В разговоре они часто возвращались к этой теме.
— Гений! Но ведь гении бывают разные, — как-то сказала Ариду Эроя. — Вы, насколько я понимаю, хотите создать необыкновенно емкий ум, чья логика могла бы разрешать проблемы, считавшиеся неразрешимыми. Не так ли?
— Да, — ответил Арид.
— Ум нового типа. Совершенно нового, не бывшего раньше.
— Вы панлогист, Арид. Вы хотите оторвать логику от дильнейских чувств, от фантазии.
— Да, я противник дильнеецентризма. Искусственный ум должен взглянуть на все, в том числе и на нас с вами, со стороны. Он должен быть лишен всякого субъективного начала.
— Но вы же говорили недавно, что он будет уметь смеяться и плакать. Разве можно смеяться и плакать, не будучи личностью?
Логик Арид рассмеялся.
— Личностью? — повторил он. — Я знаю существо, для которого личность — это нечто весьма относительное. Хотите, я расскажу вам о нем. Это была первая моя попытка создать искусственный ум, наделенный особой, не во всем похожей на дильнейскую, логикой. Я долго размышлял и еще дольше работал вместе с друзьями, сотрудниками моей лаборатории. Нам хотелось создать объективный ум, ум трезвый, лишенный той поэтической дымки или той красочной призмы, через которую смотрит на мир каждый дильнеец. И вот что случилось. Это создание обладает одним дефектом. Оно одушевляет мертвые предметы и, наоборот, все живое принимает за мертвое. «Уважаемый стул», — обращается оно к предмету или: «Милая полка, не откажите мне в любезности выдать эту книгу».
— Этот ваш ум очень вежлив.
— С вещами — да. Но зато невежлив с одушевленными существами: со мной, с моими сотрудниками. Он держится при нас так, словно мы отсутствуем.
— Но почему?
— Это так и не удалось выяснить до конца. По-видимому, при его создании вкралась какая-то неточность. Но посмотрели бы вы, как он нежен с вещами!
Слушая его, можно подумать, что мы чего-то не знаем о вещах, чего-то очень существенного, что знает он.

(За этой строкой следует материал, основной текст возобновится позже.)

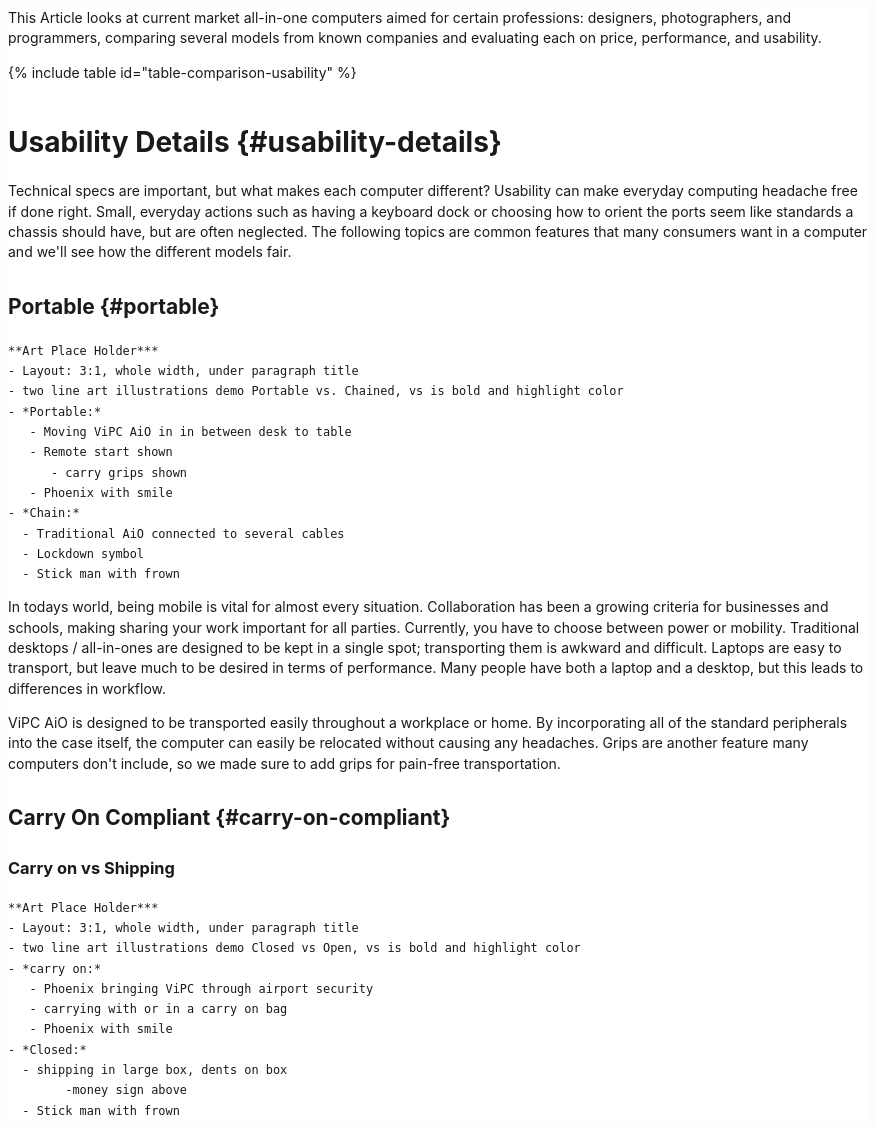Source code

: This Article looks at current market all-in-one computers aimed for certain professions: designers, photographers, and programmers, comparing several models from known companies and evaluating each on price, performance, and usability. 

{% include table id="table-comparison-usability" %}



# Usability Details {#usability-details} 

Technical specs are important, but what makes each computer different? Usability can make everyday computing headache free if done right. Small, everyday actions such as having a keyboard dock or choosing how to orient the ports seem like standards a chassis should have, but are often neglected. The following topics are common features that many consumers want in a computer and we'll see how the different models fair.


## Portable {#portable}

    **Art Place Holder***
    - Layout: 3:1, whole width, under paragraph title
    - two line art illustrations demo Portable vs. Chained, vs is bold and highlight color
    - *Portable:* 
       - Moving ViPC AiO in in between desk to table
       - Remote start shown
          - carry grips shown
       - Phoenix with smile
    - *Chain:*
      - Traditional AiO connected to several cables
      - Lockdown symbol
      - Stick man with frown

In todays world, being mobile is vital for almost every situation. Collaboration has been a growing criteria for businesses and schools, making sharing your work important for all parties. Currently, you have to choose between power or mobility. Traditional desktops / all-in-ones are designed to be kept in a single spot; transporting them is awkward and difficult. Laptops are easy to transport, but leave much to be desired in terms of performance. Many people have both a laptop and a desktop, but this leads to differences in workflow. 

ViPC AiO is designed to be transported easily throughout a workplace or home. By incorporating all of the standard peripherals into the case itself, the computer can easily be relocated without causing any headaches. Grips are another feature many computers don't include, so we made sure to add grips for pain-free transportation.




## Carry On Compliant {#carry-on-compliant}

### Carry on vs Shipping

    **Art Place Holder***
    - Layout: 3:1, whole width, under paragraph title
    - two line art illustrations demo Closed vs Open, vs is bold and highlight color
    - *carry on:* 
       - Phoenix bringing ViPC through airport security
       - carrying with or in a carry on bag
       - Phoenix with smile
    - *Closed:*
      - shipping in large box, dents on box
            -money sign above
      - Stick man with frown
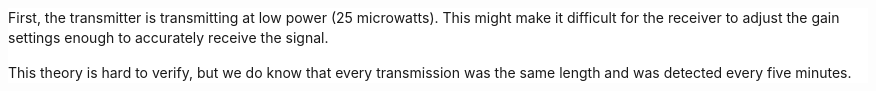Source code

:   First,
  the
  transmitter
  is
  transmitting
  at
  low
  power
  (25
   microwatts).
  This
  might
  make
  it
  difficult
  for
  the
  receiver
  to
  adjust
  the
  gain
  settings
  enough
  to
  accurately
   receive
  the
  signal.
  
  This
  theory
  is
  hard
  to
  verify,
  but
  we
  do
  know
  that
  every
  transmission
  was
  the
  same
   length
  and
  was
  detected
  every
  five
  minutes.
  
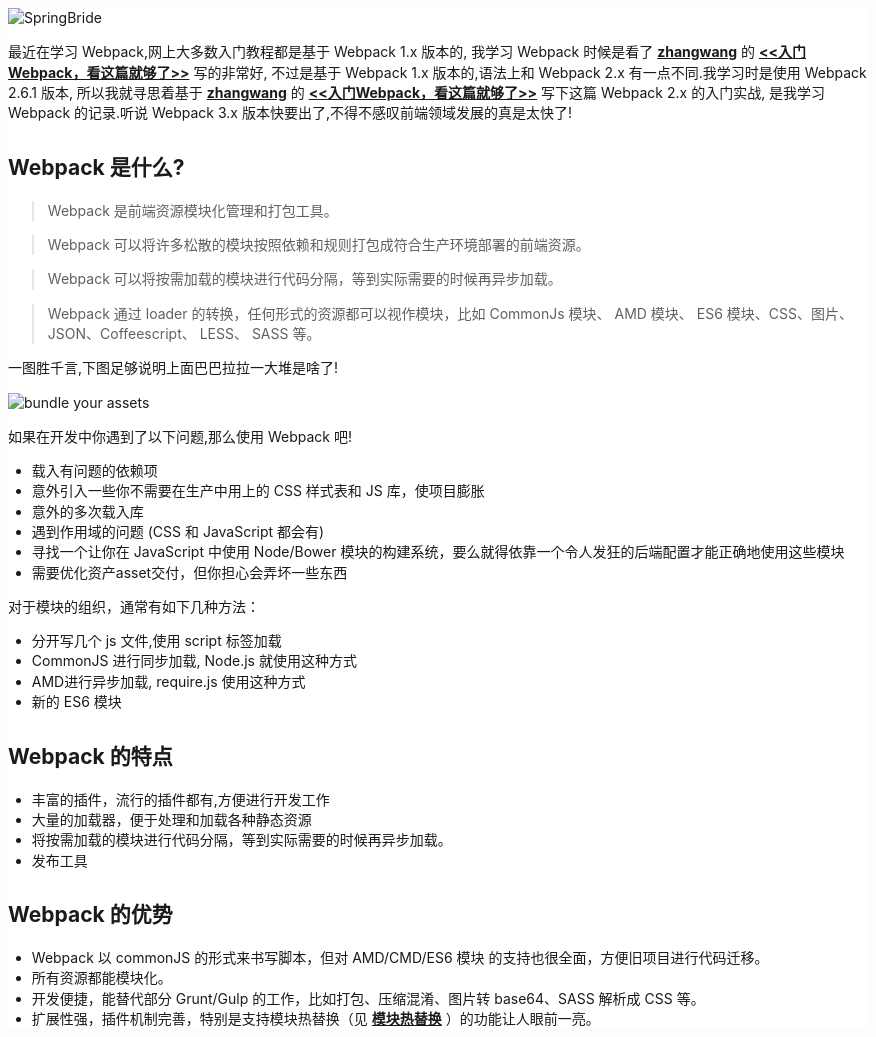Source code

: ![SpringBride](http://upload-images.jianshu.io/upload_images/6171922-d747406cb169a6d7.png?imageMogr2/auto-orient/strip%7CimageView2/2/w/1240)

最近在学习 Webpack,网上大多数入门教程都是基于 Webpack 1.x 版本的,
我学习 Webpack 时候是看了 [**zhangwang**](http://www.jianshu.com/u/7091a52ac9e5) 
的 [**<<入门Webpack，看这篇就够了>>**](http://www.jianshu.com/p/42e11515c10f) 写的非常好,
不过是基于 Webpack 1.x 版本的,语法上和 Webpack 2.x 有一点不同.我学习时是使用 Webpack 2.6.1 版本,
所以我就寻思着基于  [**zhangwang**](http://www.jianshu.com/u/7091a52ac9e5) 
的 [**<<入门Webpack，看这篇就够了>>**](http://www.jianshu.com/p/42e11515c10f) 写下这篇 Webpack 2.x 的入门实战,
是我学习 Webpack 的记录.听说 Webpack 3.x 版本快要出了,不得不感叹前端领域发展的真是太快了!

## Webpack 是什么?

> Webpack 是前端资源模块化管理和打包工具。

> Webpack 可以将许多松散的模块按照依赖和规则打包成符合生产环境部署的前端资源。

> Webpack 可以将按需加载的模块进行代码分隔，等到实际需要的时候再异步加载。

> Webpack 通过 loader 的转换，任何形式的资源都可以视作模块，比如 CommonJs 模块、 AMD 模块、 ES6 模块、CSS、图片、 JSON、Coffeescript、 LESS、 SASS 等。

一图胜千言,下图足够说明上面巴巴拉拉一大堆是啥了!

![bundle your assets](http://upload-images.jianshu.io/upload_images/6171922-f40a5af399821919.png?imageMogr2/auto-orient/strip%7CimageView2/2/w/1240)

如果在开发中你遇到了以下问题,那么使用 Webpack 吧!
- 载入有问题的依赖项
- 意外引入一些你不需要在生产中用上的 CSS 样式表和 JS 库，使项目膨胀
- 意外的多次载入库
- 遇到作用域的问题 (CSS 和 JavaScript 都会有)
- 寻找一个让你在 JavaScript 中使用 Node/Bower 模块的构建系统，要么就得依靠一个令人发狂的后端配置才能正确地使用这些模块
- 需要优化资产asset交付，但你担心会弄坏一些东西

对于模块的组织，通常有如下几种方法：
- 分开写几个 js 文件,使用 script 标签加载
- CommonJS 进行同步加载, Node.js 就使用这种方式
- AMD进行异步加载, require.js 使用这种方式
- 新的 ES6 模块

## Webpack 的特点

- 丰富的插件，流行的插件都有,方便进行开发工作
- 大量的加载器，便于处理和加载各种静态资源
- 将按需加载的模块进行代码分隔，等到实际需要的时候再异步加载。
- 发布工具

## Webpack 的优势

- Webpack 以 commonJS 的形式来书写脚本，但对 AMD/CMD/ES6 模块 的支持也很全面，方便旧项目进行代码迁移。
- 所有资源都能模块化。
- 开发便捷，能替代部分 Grunt/Gulp 的工作，比如打包、压缩混淆、图片转 base64、SASS 解析成 CSS 等。
- 扩展性强，插件机制完善，特别是支持模块热替换（见  [**模块热替换**](http://www.css88.com/doc/webpack2/concepts/hot-module-replacement/) ）的功能让人眼前一亮。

— Любопытно, — перебила логика Эроя. — Эта поэтизация, это одушевление мертвой природы напоминает мне мышление древнего дильнейца. Я много лет изучаю первобытное мышление, древние памятники, записи фольклора. Для мышления древних характерно одушевление мертвого. Под взглядом древних каждая вещь оживала, становилась почти личностью. В ней дикарь умел раскрыть нечто неповторимое, индивидуальное… Может, и созданное вами искусственное существо владеет первобытной анимистической логикой и фантазией.
— Нет, — категорично ответил Арид. — Ведь древний дильнеец, мысленно одушевляя мертвое, в то же время не омертвлял живое. Не так ли? Мне кажется иногда, что мой Вещист-мы его так называем-способен создавать контакт с вещами, потому что сам вещь. Его мышление слишком вещественно, предметно… Но эту свою гипотезу я пока не могу подтвердить конкретными фактами. Мой Вещист для меня все еще загадка. Его видение мира — это проблема. Он словно живет в другом измерении, где другие представления о времени и пространстве. Я слишком занят, чтобы изучать сейчас его видение мира или добираться до причин, которые заставляют его так странно видеть мир. Но когда-нибудь я этим займусь.